Cette nouvelle dynamique constitue un test politique pour le gouvernement de Giorgia Meloni, qui avait suspendu les retours de demandeurs d’asile vers l’Italie depuis décembre 2022. Selon le ministère italien de l’Intérieur, environ 80 000 demandes de prise en charge ont ainsi été rejetées entre décembre 2022 et la fin de 2025. Depuis l’entrée en application du nouveau Pacte, Rome affirme que le volume réel demeure pour l’instant limité : sur environ 50 demandes reçues, seules trois personnes auraient effectivement rejoint l’Italie. La Commission européenne, qui suit la mise en œuvre du nouveau dispositif, estime néanmoins que des mesures concrètes restent nécessaires pour garantir l’efficacité des transferts et prévoit une nouvelle évaluation en octobre.

La France et l’Espagne, en revanche, ont choisi de ne pas suivre cette ligne. Paris a indiqué qu’il ne rejoindrait pas, pour le moment, les pays procédant aux transferts vers l’Italie, en privilégiant la co-opération avec Rome pour réduire les départs depuis la Tunisie et la Libye. Madrid défend de son côté une approche fondée sur les mécanismes européens de solidarité prévus par le Pacte, plutôt que sur des expulsions ou des mesures bilatérales isolées. Cette divergence révèle une fracture stratégique au sein de l’Union : certains États veulent appliquer strictement le principe de responsabilité du premier pays d’entrée, tandis que d’autres privilégient une répartition européenne plus solidaire de la charge migratoire.

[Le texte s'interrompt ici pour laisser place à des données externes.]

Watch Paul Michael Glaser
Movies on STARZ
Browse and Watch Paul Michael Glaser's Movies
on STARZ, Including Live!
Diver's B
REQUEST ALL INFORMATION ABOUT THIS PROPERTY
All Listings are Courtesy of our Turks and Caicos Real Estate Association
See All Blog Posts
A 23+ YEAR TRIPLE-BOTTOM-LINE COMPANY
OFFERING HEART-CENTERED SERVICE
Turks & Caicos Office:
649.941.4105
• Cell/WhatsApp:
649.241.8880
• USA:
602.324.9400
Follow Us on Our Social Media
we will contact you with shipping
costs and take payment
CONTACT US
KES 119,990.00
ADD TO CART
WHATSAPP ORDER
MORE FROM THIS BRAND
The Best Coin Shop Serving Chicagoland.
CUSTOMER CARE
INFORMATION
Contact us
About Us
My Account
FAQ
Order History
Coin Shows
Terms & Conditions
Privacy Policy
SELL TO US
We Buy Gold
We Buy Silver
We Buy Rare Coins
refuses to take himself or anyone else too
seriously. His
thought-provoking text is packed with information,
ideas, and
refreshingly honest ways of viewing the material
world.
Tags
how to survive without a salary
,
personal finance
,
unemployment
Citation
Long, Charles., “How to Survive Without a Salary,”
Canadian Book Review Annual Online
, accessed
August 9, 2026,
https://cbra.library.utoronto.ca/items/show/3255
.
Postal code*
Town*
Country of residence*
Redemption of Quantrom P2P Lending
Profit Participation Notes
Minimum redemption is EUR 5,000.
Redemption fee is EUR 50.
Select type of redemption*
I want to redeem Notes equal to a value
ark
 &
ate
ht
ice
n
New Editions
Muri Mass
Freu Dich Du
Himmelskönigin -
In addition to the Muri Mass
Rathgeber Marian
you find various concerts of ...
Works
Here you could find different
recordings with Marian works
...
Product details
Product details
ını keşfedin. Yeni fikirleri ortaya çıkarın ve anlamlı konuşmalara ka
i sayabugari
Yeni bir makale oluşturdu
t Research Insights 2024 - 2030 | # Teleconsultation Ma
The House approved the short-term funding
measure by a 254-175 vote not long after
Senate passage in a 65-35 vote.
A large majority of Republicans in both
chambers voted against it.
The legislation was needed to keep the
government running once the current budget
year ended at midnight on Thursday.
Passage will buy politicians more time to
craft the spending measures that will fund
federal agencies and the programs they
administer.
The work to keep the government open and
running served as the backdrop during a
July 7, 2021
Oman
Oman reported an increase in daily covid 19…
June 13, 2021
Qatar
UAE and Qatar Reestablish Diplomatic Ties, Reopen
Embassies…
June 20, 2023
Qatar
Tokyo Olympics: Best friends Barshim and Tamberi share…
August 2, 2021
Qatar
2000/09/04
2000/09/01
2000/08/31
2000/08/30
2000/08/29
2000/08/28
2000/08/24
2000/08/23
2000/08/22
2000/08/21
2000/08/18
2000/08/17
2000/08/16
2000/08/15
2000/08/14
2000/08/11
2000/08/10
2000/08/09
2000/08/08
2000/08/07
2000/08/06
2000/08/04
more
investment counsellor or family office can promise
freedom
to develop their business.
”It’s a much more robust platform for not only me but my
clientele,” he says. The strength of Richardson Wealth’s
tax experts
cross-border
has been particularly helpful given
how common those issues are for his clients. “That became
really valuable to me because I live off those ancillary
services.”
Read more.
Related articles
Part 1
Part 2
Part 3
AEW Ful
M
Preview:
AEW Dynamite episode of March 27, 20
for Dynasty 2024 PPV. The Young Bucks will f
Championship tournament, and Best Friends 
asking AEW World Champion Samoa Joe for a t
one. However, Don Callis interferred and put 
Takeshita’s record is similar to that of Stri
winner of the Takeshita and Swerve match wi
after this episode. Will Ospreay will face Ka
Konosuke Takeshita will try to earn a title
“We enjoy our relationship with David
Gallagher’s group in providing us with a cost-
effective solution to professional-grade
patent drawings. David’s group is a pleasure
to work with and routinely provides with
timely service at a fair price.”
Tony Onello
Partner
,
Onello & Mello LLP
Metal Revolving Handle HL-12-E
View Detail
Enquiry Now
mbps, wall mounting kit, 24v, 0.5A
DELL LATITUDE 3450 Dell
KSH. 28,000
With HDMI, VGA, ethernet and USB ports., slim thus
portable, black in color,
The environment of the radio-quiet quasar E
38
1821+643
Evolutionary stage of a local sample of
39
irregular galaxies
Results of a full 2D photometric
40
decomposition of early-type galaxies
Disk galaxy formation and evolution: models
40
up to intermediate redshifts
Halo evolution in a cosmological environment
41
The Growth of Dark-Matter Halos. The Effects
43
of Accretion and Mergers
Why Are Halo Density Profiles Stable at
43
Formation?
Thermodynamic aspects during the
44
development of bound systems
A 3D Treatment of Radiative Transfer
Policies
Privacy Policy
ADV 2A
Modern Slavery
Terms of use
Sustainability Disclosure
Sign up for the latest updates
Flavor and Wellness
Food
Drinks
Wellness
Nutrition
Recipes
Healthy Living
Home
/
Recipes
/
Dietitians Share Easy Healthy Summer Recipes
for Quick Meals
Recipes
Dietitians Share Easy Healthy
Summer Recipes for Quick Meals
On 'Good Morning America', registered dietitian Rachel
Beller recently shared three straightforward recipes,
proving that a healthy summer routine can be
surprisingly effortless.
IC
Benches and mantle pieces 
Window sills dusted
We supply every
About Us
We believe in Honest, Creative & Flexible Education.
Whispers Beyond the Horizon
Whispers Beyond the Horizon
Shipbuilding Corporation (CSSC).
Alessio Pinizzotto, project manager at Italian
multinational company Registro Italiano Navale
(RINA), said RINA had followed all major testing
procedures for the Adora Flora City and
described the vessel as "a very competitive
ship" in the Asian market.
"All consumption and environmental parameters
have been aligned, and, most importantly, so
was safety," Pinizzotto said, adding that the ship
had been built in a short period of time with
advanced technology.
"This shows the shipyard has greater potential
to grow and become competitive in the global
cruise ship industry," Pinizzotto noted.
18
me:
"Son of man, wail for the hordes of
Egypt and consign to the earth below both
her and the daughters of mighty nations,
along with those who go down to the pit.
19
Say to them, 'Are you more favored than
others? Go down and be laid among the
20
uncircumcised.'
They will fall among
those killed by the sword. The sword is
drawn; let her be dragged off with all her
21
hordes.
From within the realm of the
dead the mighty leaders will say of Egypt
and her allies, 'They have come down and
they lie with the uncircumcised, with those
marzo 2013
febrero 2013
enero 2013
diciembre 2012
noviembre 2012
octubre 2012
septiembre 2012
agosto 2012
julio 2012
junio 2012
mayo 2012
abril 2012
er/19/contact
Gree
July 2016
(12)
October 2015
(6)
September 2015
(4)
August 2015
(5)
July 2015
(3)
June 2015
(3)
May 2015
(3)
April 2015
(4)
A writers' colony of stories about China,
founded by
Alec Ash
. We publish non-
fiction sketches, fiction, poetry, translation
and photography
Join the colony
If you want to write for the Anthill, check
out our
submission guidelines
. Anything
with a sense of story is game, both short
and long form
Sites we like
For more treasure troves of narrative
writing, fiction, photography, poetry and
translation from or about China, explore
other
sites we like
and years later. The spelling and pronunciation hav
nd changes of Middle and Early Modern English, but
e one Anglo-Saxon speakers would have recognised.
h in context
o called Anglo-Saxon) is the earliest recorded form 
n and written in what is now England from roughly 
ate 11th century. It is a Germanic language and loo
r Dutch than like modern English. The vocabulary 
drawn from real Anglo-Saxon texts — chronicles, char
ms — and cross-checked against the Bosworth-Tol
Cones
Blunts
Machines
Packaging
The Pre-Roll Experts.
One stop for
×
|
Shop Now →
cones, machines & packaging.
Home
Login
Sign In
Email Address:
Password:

Au-delà de la polémique italienne, le dossier « Dublin » devient ainsi l’un des premiers tests majeurs du nouveau Pacte migratoire européen. Pour Rome, le risque est de voir revenir une partie des personnes arrivées sur son territoire avant de poursuivre leur route vers le nord de l’Europe ; pour les États du Nord, l’enjeu est de faire respecter les règles européennes de responsabilité. Le débat devrait encore s’intensifier dans les prochaines semaines, alors que la Commission doit présenter une nouvelle évaluation en octobre. Entre solidarité européenne, contrôle des frontières et responsabilité du premier pays d’entrée, l’Italie se retrouve au cœur d’un bras de fer qui pourrait déterminer l’efficacité réelle du nouveau système européen d’asile.